Der Drache brauchte nicht lange zu überlegen. Die Sehnsucht nach seinen Freunden überwiegte in seinem großen herzen und er entschloss sich hinunterzufliegen.
Was dann geschah, war zu fremd und zu eigenartig als das der Drache es hätte verstehen können.
Schon als die fremden Wesen ihn sahen schienen sie in Panik zu geraten. Sie liefen wild dureinander, stießen schreiend gegeneinander und der größte Teil floh in ihre Höhlen.
Der Drache wusste nicht was geschah, war zu verwirrt um umzukehren, dachte nicht das sie vor ihm wegliefen.
Er suchte doch nur seine Freunde.
Plötzlich spürte er einen stechenden Schmerz im linken Bein und im selben Moment nahm er erstaunt wahr, das die Tiere ihn mit Sachen bewarfen. Mit spitzrn Gegenständen, die ihm Schmerzen bereiten sollten.
Voller Panik und gedankenloser Leere beschloss Dragomir zurückzufliegen.
Er wusste nicht warum diese Tiere so feindselig ihm gegenüber waren und lenkte seine Schwingen gen des ihm bekannten Reiches.
Er flog, so schnell ihn seine Flügel trugen.
Doch blickte er nochmals zurück, wollte wissen ob diese Wesen ihn immernoch angriffen.
Dragomir erblickte jedoch nicht die ihm immernoch feindselig gegenüberstehenden Kreaturen sondern etwas, das er nie hätte sehen wollen.
Neben einer dieser Höhlen sah er sie.
Die prunkvollen Schwingen seiner Freunde, die großen, schupiggen Panzer in denen kein Leben mehr steckte.
All das verstreut auf dem drechikgen, staubigen Boden und inmitten dieses grausigen Anblicks lag, mit Augen, in denen sich keine Seele mehr spiegelte, der Kopf Dorodins.
Dragomir flog.
Er Flog von Trauer, Verzweiflung und Ungläubigkeit getragen in die Weiten des beannten Reiches, bis er erschöpft weit weit weg von diesen abscheulichen Tieren an einem see zur Ruhe kam.

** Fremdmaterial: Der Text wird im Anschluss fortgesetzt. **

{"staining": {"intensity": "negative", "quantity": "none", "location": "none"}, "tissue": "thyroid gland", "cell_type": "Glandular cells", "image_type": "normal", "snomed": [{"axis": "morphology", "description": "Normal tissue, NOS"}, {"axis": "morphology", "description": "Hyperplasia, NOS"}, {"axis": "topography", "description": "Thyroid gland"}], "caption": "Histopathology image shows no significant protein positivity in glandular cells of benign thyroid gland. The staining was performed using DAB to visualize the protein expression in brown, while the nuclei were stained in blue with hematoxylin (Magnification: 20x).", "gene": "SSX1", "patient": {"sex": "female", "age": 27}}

Dort saß er, auf einem großen Stein inmitten des Wassers. In gedankenloser Stille, trauernd - weinend. Jede einzelne Träne, die aus diesen großen Augen hinab ins Wasser stürzte erzeugte kleine Wellen.
Wellen, die sich im See verloren genauso wie Dragomir sich in seine Trauer verlor.
Er wusste seine Freunde waren tot. Nun hatte er Niemanden mehr mit dem er durch die Lüfte segeln, im Wasser schwimmen oder in der Sonne faul sein konnte.
Er war der einzige Drache im großen, unendlich weiten Reich.
Wie konnten diese Tiere das nur tun?
Seine Freunde töten, die Körper derer aufbewahren und wie Abfall auf der schmutzigen Oberfläche dieser Welt lagern?
Was Dragomir nicht wusste war, das er wohl auf die gierigste, egoistischste und skruppelloseste spezies getroffen war, die das Universum wohl hergab.
Er war den Menschen begegnet!
Der Drache lebte nicht mehr lang.
Er starb - starb an Einsamkeit und der Gewissheit immer allein zu sein.
Und mit diesem mächtigen und wundervollen tier - mit Dragomir starben die Erinnerungen an eine Zeit, die faszinierender und wohl auch schöner nicht hätte sein können.
Eine Zeit, in der Frieden herschte -
eine Zeit, in der der Mensch noch nicht den gesamten Erdball besiedelte.